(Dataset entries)
-- -- --

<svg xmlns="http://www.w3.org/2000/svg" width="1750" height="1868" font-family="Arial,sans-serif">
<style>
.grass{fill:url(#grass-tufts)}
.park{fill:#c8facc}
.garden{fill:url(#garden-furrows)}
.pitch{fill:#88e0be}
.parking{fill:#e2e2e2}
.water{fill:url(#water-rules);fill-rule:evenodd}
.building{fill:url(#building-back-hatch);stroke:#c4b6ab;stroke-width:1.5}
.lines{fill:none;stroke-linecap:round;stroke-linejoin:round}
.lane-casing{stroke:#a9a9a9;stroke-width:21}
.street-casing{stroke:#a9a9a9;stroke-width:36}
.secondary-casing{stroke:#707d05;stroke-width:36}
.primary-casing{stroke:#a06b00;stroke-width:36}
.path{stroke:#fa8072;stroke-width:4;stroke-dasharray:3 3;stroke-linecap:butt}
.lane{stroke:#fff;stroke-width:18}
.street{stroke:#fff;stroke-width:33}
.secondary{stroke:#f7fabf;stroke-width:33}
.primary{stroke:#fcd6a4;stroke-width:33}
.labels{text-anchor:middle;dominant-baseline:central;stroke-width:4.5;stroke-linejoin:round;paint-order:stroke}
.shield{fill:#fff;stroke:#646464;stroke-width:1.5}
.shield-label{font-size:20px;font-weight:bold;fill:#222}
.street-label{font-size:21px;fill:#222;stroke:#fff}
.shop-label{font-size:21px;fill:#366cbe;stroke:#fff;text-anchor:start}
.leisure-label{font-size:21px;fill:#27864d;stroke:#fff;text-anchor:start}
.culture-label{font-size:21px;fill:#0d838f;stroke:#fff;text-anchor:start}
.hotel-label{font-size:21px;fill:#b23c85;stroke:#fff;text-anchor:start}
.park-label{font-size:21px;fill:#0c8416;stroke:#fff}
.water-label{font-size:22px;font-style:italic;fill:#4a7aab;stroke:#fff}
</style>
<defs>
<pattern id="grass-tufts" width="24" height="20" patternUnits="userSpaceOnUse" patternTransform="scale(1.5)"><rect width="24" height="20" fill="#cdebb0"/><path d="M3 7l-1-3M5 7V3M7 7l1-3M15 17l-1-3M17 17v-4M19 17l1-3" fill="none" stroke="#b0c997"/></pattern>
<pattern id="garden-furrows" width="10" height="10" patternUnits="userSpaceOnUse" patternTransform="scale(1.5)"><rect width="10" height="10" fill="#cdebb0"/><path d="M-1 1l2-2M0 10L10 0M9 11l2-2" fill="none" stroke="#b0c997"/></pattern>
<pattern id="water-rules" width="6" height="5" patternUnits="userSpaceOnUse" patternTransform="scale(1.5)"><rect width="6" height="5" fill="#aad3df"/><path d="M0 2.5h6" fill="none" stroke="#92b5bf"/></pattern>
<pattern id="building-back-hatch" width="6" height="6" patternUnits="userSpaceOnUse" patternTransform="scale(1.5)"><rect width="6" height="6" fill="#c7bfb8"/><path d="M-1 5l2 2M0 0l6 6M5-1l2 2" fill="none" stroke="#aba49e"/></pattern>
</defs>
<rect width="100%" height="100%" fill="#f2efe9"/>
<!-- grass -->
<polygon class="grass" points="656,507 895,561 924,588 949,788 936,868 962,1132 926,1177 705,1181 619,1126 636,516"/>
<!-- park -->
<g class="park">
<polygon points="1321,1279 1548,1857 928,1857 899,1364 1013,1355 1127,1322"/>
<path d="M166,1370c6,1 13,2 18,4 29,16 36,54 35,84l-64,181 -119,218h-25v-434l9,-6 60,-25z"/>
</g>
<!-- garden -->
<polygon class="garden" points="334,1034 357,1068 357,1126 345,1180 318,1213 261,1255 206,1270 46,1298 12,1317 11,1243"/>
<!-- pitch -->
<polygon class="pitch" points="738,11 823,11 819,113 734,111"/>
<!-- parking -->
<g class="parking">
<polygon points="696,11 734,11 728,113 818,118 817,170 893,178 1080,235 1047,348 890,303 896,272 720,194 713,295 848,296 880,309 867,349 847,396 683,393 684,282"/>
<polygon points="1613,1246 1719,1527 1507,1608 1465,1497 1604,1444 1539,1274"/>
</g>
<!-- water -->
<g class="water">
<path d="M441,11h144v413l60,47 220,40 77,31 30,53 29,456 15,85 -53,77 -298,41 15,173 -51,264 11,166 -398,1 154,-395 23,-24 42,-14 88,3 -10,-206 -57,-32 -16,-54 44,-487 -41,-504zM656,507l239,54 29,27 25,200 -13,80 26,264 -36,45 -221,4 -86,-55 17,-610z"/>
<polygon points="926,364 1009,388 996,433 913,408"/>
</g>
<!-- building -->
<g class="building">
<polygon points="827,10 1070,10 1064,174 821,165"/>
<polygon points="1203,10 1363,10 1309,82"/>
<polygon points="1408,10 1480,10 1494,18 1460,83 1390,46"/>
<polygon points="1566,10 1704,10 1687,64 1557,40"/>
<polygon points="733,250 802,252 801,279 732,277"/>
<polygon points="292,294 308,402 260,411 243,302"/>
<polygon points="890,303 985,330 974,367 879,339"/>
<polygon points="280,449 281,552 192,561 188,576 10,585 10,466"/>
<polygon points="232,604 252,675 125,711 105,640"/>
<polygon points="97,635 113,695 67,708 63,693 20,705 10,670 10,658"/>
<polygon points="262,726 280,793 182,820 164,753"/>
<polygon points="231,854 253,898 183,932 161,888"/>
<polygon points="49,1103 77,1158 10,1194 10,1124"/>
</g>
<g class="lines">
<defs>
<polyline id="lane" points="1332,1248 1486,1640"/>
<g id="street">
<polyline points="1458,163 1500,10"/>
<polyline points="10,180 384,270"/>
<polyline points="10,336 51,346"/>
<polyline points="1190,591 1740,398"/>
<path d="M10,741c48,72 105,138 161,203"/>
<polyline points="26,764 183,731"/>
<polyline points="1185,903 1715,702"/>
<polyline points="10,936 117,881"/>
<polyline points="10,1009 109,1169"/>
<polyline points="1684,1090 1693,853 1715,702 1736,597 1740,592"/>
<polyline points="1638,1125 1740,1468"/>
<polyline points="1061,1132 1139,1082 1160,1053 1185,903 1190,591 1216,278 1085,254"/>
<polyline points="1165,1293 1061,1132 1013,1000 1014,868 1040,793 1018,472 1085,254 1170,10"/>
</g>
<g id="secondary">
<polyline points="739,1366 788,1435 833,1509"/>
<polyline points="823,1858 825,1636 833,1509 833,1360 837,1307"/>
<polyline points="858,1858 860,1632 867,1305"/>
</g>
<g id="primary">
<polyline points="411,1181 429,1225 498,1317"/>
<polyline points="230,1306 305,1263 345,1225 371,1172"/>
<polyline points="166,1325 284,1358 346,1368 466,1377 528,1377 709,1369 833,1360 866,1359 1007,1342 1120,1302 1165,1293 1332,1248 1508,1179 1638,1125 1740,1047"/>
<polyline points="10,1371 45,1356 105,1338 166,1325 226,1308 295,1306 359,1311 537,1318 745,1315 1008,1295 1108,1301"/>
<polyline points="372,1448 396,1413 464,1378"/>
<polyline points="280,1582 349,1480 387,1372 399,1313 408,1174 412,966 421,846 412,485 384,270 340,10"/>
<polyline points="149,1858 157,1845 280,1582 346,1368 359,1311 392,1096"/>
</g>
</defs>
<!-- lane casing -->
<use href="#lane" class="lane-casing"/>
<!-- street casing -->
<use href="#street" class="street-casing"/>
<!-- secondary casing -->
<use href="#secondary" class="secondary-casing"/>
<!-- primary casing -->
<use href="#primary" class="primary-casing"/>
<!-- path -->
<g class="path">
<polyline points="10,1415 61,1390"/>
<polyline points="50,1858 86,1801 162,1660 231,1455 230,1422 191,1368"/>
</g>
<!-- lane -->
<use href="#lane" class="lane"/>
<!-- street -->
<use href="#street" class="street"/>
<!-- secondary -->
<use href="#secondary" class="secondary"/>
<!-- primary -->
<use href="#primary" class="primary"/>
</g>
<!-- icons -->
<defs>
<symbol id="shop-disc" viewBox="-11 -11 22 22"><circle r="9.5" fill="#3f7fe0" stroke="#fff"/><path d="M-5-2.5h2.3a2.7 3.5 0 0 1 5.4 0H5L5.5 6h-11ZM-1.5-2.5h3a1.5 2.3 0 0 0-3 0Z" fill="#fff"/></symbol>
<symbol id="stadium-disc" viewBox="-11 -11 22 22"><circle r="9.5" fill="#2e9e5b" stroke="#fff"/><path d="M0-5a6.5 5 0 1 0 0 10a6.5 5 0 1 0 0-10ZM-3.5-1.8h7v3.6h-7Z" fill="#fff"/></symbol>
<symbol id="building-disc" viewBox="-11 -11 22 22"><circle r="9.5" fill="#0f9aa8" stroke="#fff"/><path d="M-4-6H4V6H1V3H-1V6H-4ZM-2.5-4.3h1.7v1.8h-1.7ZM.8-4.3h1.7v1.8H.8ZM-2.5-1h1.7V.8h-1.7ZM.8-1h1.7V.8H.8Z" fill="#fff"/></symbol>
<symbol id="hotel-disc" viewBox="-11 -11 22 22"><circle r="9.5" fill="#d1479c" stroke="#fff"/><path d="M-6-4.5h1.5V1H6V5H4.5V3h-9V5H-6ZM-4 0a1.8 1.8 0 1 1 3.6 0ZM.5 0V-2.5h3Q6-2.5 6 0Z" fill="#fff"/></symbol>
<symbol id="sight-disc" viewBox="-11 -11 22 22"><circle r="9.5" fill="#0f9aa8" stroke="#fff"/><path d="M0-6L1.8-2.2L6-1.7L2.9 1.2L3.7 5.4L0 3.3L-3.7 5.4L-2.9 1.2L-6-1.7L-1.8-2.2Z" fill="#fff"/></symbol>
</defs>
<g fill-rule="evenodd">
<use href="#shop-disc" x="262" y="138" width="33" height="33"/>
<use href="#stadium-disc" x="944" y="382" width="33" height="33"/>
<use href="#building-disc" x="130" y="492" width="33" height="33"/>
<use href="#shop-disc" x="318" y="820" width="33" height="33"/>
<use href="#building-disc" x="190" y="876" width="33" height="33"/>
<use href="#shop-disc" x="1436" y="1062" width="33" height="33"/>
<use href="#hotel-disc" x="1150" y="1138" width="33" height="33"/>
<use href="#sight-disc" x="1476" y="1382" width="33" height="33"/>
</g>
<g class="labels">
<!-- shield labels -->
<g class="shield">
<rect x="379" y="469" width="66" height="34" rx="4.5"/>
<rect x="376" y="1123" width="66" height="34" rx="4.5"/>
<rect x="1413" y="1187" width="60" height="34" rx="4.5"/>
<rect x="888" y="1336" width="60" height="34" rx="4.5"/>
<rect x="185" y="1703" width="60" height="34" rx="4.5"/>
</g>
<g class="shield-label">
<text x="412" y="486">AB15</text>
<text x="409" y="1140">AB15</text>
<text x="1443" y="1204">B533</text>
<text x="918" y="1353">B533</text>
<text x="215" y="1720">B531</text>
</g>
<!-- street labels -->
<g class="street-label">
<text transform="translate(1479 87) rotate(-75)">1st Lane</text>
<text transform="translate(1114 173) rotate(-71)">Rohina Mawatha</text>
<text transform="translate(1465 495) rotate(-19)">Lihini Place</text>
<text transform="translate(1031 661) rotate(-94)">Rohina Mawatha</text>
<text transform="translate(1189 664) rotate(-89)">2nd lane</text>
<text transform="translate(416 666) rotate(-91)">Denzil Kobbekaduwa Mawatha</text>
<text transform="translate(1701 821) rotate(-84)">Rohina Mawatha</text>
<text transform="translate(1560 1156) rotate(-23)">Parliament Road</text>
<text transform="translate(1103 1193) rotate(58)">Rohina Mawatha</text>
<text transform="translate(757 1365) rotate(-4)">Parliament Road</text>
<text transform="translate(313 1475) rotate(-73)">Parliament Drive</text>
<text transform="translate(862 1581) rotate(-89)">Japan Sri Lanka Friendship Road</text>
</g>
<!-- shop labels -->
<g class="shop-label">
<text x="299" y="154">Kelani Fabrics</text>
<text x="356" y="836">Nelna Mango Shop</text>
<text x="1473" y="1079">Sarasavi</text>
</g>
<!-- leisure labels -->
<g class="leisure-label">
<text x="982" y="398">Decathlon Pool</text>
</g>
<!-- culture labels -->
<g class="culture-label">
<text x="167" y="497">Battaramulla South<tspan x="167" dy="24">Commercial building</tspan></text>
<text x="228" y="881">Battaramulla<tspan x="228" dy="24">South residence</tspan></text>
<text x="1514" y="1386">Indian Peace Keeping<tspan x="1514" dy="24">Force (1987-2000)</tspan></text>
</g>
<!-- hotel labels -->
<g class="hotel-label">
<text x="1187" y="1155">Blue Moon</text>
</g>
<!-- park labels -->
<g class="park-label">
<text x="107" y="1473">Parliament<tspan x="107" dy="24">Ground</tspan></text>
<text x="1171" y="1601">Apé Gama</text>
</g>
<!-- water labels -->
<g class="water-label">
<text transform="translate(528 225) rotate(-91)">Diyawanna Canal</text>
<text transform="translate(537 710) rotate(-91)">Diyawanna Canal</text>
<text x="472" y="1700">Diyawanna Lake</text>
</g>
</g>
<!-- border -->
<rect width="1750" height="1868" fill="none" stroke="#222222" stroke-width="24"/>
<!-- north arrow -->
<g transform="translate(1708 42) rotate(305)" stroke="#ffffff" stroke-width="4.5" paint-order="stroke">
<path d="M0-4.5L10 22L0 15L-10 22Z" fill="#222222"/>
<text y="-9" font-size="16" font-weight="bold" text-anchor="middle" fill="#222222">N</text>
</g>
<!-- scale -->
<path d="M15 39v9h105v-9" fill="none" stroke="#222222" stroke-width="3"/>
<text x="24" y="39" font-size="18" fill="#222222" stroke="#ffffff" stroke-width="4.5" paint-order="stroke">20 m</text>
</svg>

-- -- --

WHAT NEEDS TO BE DONE: Pull each line containing the word "linecap" out of the data above.

RESPONSE AREA:
.lines{fill:none;stroke-linecap:round;stroke-linejoin:round}
.path{stroke:#fa8072;stroke-width:4;stroke-dasharray:3 3;stroke-linecap:butt}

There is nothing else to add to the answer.